Ballard VOX The Inside Track: Catch Rabbit 'Better Angels'

C.F. Rosebridge of Catch Rabbit

Photo by: Brittne Lunniss

Better Angels is about renegotiating the contract with your body. In my extensive experience with mortals, I’ve found that they have complicated relationships with their own corporeal forms, governed by utterly byzantine bylaws. Pleasure is jealously guarded while suffering is freely given; arbitrary rules deem some bodies acceptable and others unacceptable; soul and body are often paired together with little to no regard for their compatibility; and across the human realms, the soul is beholden to the capricious whims of the body. Why mortals adopted this dysfunctional system is a mystery to me.

When I first identified the nature of this problem, I set out to notify the mortal world of their folly. Initially, I handed out pamphlets at the turnstiles of existence, but I soon found that the souls passing through that juncture had their memories erased upon arrival in the universe, and my lessons were in vain. Next, I attempted to start a religion but was unfortunately burned at the stake after a tragic and zany miscommunication. Finally I concluded that the most efficient means of distributing my message was through music, so I assembled a band called Catch Rabbit.

I wrote a song called Better Angels, with a simple major melody over a vague key center between C and G, allowing the rhythm to take the foreground since this causes mortals to wiggle pleasantly. I began the chorus with a somewhat shocking Bm9 chord to further destabilize the key center while I ask the audience if they need to have a body and encourage them to make the decision for themselves.
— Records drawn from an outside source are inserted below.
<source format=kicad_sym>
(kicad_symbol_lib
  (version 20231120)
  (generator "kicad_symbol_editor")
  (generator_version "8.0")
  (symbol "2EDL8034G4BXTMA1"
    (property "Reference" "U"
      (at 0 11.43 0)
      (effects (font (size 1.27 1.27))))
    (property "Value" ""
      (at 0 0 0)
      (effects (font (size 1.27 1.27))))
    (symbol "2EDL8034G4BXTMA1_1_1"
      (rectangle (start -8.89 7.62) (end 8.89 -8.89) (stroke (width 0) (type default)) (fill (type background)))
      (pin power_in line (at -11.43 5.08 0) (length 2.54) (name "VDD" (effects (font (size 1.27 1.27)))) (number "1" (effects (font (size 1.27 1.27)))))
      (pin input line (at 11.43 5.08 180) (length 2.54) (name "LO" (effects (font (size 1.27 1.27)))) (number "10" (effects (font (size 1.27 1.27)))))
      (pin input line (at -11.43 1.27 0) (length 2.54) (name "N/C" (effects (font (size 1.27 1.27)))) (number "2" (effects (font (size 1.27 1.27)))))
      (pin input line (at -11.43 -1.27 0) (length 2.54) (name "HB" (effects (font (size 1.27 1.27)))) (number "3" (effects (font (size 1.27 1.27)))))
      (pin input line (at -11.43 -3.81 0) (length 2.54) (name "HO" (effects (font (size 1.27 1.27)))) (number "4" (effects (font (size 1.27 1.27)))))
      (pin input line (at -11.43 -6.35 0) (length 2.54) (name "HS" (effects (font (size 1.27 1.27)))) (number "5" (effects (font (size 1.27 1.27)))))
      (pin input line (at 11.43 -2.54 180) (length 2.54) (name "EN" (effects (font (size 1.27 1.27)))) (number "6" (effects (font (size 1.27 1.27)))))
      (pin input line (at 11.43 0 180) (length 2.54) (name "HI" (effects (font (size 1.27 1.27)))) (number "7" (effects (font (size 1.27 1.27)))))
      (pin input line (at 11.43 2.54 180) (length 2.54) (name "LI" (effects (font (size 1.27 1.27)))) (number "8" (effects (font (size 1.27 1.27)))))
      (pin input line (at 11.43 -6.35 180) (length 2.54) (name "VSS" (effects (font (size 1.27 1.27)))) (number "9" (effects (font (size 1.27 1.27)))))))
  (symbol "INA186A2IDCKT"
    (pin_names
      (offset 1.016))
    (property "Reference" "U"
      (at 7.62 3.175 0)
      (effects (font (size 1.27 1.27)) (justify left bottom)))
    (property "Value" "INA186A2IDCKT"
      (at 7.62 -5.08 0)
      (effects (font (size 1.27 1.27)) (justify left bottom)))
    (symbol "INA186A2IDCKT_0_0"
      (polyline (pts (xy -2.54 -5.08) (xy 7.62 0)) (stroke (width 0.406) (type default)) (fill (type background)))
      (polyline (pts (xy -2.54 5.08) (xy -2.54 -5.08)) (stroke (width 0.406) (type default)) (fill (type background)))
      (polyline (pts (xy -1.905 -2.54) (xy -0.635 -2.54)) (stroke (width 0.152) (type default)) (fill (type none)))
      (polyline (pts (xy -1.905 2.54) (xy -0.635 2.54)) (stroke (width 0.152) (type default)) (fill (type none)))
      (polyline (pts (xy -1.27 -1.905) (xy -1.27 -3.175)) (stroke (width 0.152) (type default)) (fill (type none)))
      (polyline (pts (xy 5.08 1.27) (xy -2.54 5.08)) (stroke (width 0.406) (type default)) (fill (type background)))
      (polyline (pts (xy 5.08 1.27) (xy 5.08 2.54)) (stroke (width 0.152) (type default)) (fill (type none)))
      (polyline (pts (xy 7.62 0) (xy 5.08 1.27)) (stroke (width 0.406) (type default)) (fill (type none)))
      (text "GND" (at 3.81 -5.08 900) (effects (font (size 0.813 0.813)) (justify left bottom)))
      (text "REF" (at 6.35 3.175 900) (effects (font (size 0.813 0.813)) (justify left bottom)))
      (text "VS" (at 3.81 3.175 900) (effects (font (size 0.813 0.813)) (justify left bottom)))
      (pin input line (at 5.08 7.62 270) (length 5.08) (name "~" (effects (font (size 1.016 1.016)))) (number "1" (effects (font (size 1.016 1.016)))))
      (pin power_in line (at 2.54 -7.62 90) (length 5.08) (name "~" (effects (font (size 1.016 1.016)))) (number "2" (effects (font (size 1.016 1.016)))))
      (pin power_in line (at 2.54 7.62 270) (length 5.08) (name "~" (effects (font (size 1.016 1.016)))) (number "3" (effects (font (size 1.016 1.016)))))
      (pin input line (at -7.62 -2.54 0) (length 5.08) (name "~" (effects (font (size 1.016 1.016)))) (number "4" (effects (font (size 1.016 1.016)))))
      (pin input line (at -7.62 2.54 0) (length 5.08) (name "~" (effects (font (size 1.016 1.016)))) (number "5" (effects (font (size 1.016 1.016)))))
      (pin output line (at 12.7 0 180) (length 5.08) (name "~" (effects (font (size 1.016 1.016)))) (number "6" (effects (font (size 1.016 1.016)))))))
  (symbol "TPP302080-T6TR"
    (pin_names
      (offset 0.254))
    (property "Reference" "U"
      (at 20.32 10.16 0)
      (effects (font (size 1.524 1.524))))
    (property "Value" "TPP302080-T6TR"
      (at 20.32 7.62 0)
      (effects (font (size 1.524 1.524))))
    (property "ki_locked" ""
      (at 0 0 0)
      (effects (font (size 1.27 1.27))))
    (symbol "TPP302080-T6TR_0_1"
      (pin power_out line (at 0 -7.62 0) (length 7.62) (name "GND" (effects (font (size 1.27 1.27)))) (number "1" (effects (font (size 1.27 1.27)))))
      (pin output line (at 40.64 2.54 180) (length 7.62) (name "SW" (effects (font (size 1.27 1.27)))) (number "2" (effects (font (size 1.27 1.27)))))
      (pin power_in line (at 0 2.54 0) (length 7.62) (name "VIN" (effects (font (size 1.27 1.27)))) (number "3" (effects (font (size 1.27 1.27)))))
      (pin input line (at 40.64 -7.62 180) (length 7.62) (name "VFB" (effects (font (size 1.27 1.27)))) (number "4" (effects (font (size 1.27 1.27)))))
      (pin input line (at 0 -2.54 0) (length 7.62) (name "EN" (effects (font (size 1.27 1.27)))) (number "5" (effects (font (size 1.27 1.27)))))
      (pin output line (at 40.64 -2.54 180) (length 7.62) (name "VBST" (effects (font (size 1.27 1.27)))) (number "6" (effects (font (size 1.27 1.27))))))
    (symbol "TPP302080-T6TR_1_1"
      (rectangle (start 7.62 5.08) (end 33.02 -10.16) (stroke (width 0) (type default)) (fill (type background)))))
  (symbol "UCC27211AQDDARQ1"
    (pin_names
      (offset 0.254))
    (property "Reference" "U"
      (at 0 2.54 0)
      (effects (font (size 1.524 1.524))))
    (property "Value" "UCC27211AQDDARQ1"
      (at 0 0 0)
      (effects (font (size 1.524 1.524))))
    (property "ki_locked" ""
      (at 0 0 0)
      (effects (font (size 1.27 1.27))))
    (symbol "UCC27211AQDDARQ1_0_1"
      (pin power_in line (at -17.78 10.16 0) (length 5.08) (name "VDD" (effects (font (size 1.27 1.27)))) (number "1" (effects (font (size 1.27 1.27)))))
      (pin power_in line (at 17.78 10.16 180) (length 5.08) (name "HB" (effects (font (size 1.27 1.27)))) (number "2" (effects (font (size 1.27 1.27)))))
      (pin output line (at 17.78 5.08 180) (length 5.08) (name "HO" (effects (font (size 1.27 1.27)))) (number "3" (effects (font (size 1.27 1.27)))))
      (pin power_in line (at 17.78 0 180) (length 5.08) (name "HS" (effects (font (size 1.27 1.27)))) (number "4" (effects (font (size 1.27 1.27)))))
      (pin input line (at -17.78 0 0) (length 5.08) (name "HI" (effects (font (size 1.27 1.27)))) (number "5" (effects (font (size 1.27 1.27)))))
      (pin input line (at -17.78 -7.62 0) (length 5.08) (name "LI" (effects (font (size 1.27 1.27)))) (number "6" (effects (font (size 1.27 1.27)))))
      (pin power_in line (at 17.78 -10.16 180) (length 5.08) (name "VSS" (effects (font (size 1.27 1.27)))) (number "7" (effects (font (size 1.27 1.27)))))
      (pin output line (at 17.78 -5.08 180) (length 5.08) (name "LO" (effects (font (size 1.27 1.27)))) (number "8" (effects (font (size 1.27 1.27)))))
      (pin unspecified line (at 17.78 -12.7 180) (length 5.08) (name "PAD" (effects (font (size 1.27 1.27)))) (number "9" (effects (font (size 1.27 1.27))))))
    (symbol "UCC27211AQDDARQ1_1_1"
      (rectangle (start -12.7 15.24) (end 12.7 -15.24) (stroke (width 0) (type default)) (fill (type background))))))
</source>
I planned to disseminate this propaganda deep within Universe 2.0.1a, Timeline B--near the end of capitalism but prior to the Furby Wars--hoping to find an amenable audience. As part of this plan, I was to assume the form of an Earthling in order to gain their trust. This meant relinquishing the miles accumulated on my Spacetime Card. I reluctantly handed in my badge on a drizzly Tuesday evening. “Good luck kid,” said Hannigan gruffly. “You’re gonna need it.”

I sloshed out into the downpour and made my way to the turnstiles through the dim glow of the streetlamps, my mind a broken lightbulb in an ocean of half-eaten hamburgers. What was to become of my mission? Would the Earthlings understand my message? And would I remain an angel or become forever stained with mortality? All I knew was that I had to try.